Objective: To examine the presence of sonographic evidence of adenomyosis in a cohort of patients being surgically explored for endometriosis and to assess if there is an association between adenomyosis and endometriosis severity. Using gene expression analysis, we also aimed to determine if gene expression in eutopic endometrium differed in patients with and without adenomyosis.

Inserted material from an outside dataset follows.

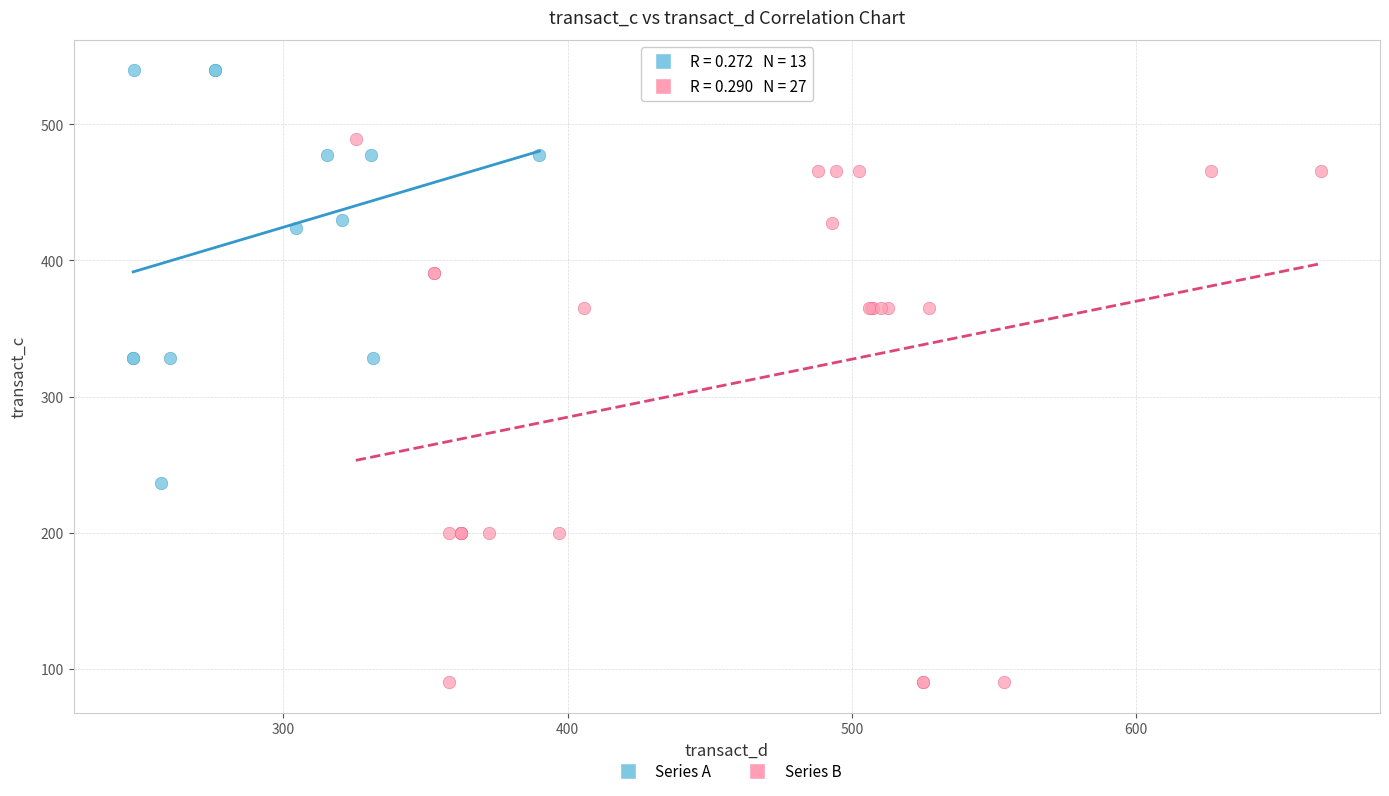

Which series reaches the minimum Y coordinate?

Series B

Methods: Reproductive-age women who underwent laparoscopic surgery for investigation of pelvic pain were recruited between May 2012 and May 2016. Endometrial tissue, detailed patient questionnaires, pathology and surgical notes were collected for each participant. Sonographic data from tertiary ultrasounds performed up to 12 months before surgery was subsequently added (researchers blinded to surgical and pathological findings). Patients were divided to two groups according to presence or absence of sonographic evidence of adenomyosis (SEOA). Total RNA from endometrial tissue (n=59) was extracted and Illumina Human HT-12 Beadchips were performed to examine gene expression.

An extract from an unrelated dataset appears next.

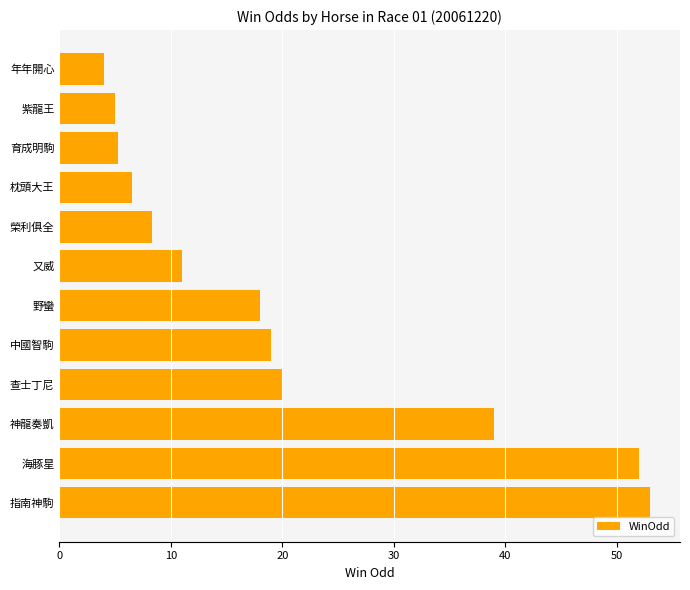

What is the difference between the second highest and second lowest values?

47.0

Results: 588 patients were recruited to the study, 234 patients (40%) had a tertiary pelvic scan and were included in this study. Average age of women was 30.6 years. 35% of patients were found to have SEOA. Patients with SEOA were 5.4 years older (p=0.02) and suffered period pain 2.5 years longer than patients without SEOA (p<0.001). Dyspareunia was also more prevalent in patients with SEOA (88% vs 77%, p=0.05). There was no significant difference in rates of endometriosis between groups, however, patients with SEOA were more likely to have stage 4 endometriosis (39% vs 15.1%, p<0.001). Patients with SEOA were also more likely to have other markers of severe endometriosis such as endometriomas and deep infiltrating endometriosis (p<0.001). No significant difference was observed in endometrial gene expression between adenomyosis cases and controls after adjusting for menstrual cycle phases.
Conclusion: Sonographic signs of adenomyosis are associated with severe dysmenorrhea and dyspareunia and can be used as a clinical marker to predict presence of severe endometriosis. Further research is needed to characterize uterine adenomyosis and to explore molecular pathways involved in its pathogenesis.